Author: Aki Vehtari, Tuomas Sivula, Co-authors: Lassi Meronen, Pellervo Ruponen
Last modified 2018-Dec.
License: CC-BY
This notebook contains several examples of how to use Stan in python with PyStan. This notebook assumes basic knowledge of Bayesian inference and MCMC. The Stan models are stored in separate .stan-files. The examples are related to Bayesian data analysis course by Aki Vehtari.

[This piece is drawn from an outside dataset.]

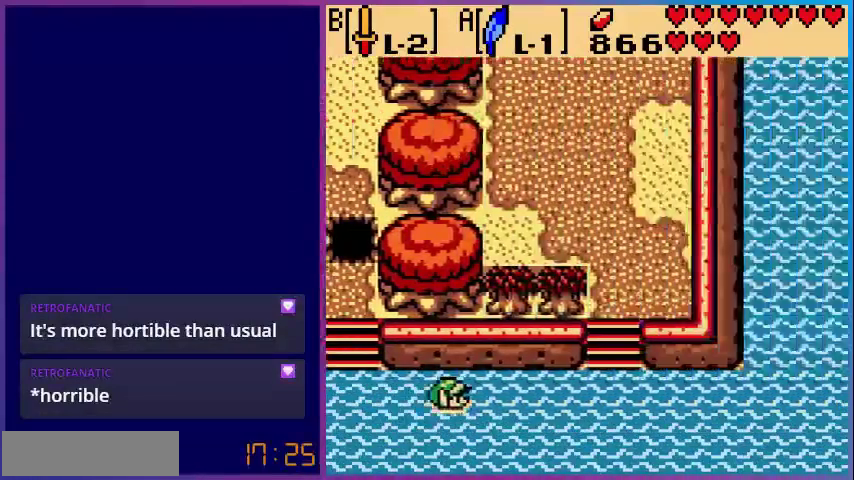
{"buttons": ["DPAD_RIGHT"], "events": [[200, "DPAD_RIGHT", "down"]]}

We begin by importing the PyStan module as well at the matplotlib module for basic graphics facilities.
We also import some utilities by Michael Betancourt and introduced in PyStan workflow case study in module stan_utility
.
In [73]:
%matplotlib inline
import numpy as np
import pandas as pd
import matplotlib as mpl
import matplotlib.pyplot as plt
import pystan
import arviz as az # For visualization and loo
In [74]:
# add utilities directory to path
import os, sys
util_path = os.path.abspath(os.path.join(os.path.pardir, 'utilities_and_data'))

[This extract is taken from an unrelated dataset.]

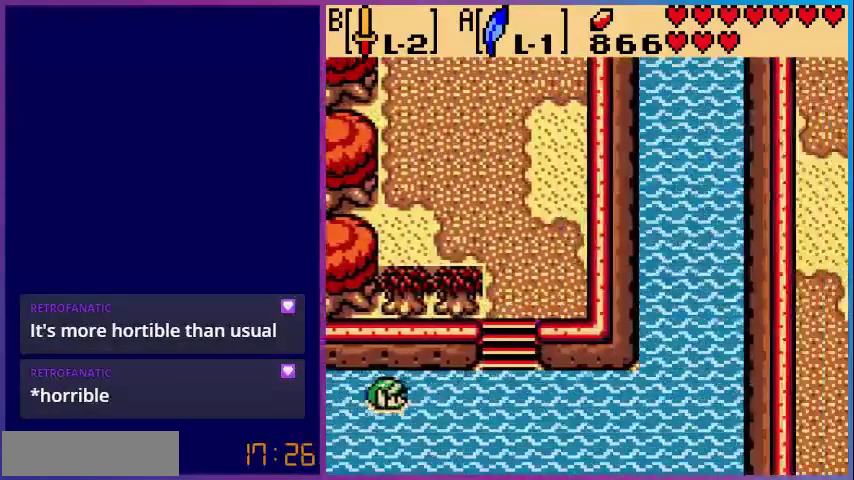
{"buttons": ["DPAD_RIGHT"], "events": [[40, "A", "down"], [320, "A", "up"]]}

if util_path not in sys.path and os.path.exists(util_path):
sys.path.insert(0, util_path)
# import from utilities
import stan_utility
In [75]:
# edit default plot settings
plt.rc('font', size=12)
az.style.use('seaborn-darkgrid')
mpl.rcParams['figure.figsize'] = [7.0, 5.4]
In [76]:
data = dict(N=10, y=[0,1,0,0,1,1,1,0,1,0])
Bernoulli model with a Beta(1,1) (uniform) prior
In [77]:
with open('bern.stan') as file:
print(file.read())
Given the Stan program we then use the compile_model
method of stan_utility
module to compile the Stan program into a C++ executable. This utility function automatically saves a cached version of the compiled model to the disk for possible future use.
In [78]:
model = stan_utility.compile_model('bern.stan')

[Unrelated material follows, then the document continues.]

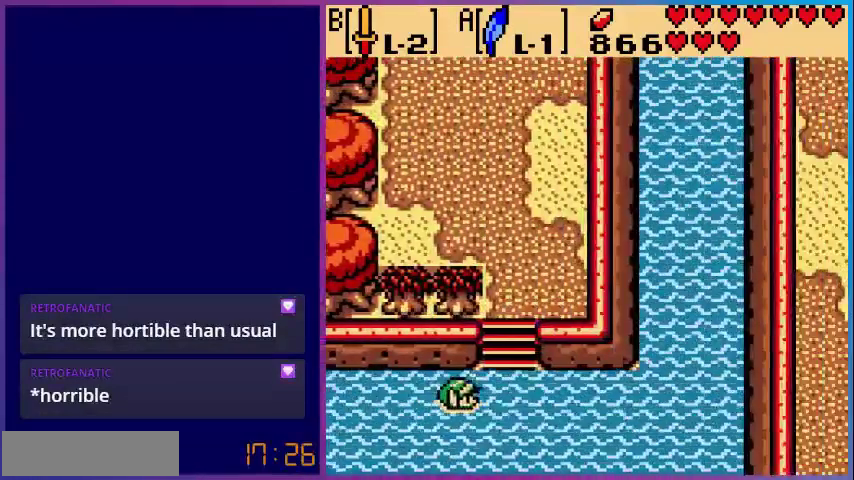
{"buttons": [], "events": [[200, "DPAD_RIGHT", "up"], [200, "DPAD_UP", "down"], [400, "DPAD_UP", "up"]]}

Getting the model again with the utility function uses the cached version automatically.
In [79]:
del model
model = stan_utility.compile_model('bern.stan')
Sample from the posterior, show the summary and plot the histogram of the posterior draws. In addition, plot estimated posterior density with arviz posterior plot and 95% credible interval. We recommend explicitly specifying the seed of Stan's random number generator, as we have done here, so that we can reproduce these exactly results in the future, at least when using the same machine, operating system, and interface. This is especially helpful for the more subtle pathologies that may not always be found, which results in seemingly stochastic behavior.
In [80]:
fit = model.sampling(data=data, seed=194838)
print(fit)
samples = fit.extract(permuted=True)
plt.hist(samples['theta'], 33, color='lightblue', edgecolor='grey')
plt.xlabel(r'Probability of success (theta)')
plt.ylabel('Amount of draws')
# Plot with arviz plot_posterior.
# - round_to: sets accuracy of values in plot
az.plot_posterior(fit, var_names=['theta'], credible_interval=0.95, round_to=2)
plt.xlabel(r'Probability of success (theta)')
plt.ylabel('Relative density');
In [81]:
data = dict(N=10, y=7)
And then we use Binomial model with Beta(1,1) prior for the probability of success.
In [82]:
with open('binom.stan') as file:
print(file.read())
Sample from the posterior and plot the posterior. The histogram should look similar as in the Bernoulli case, except that now the number of successes is 7 instead of 5.
In [83]:
model = stan_utility.compile_model('binom.stan')
fit = model.sampling(data=data, seed=194838)
samples = fit.extract(permuted=True)
plt.hist(samples['theta'], 33, color='lightblue', edgecolor='grey')
plt.xlabel(r'Probability of success (theta)')
plt.ylabel('Amount of draws')
az.plot_posterior(fit, var_names=['theta'], credible_interval=0.95, round_to=2)
plt.xlabel(r'Probability of success (theta)')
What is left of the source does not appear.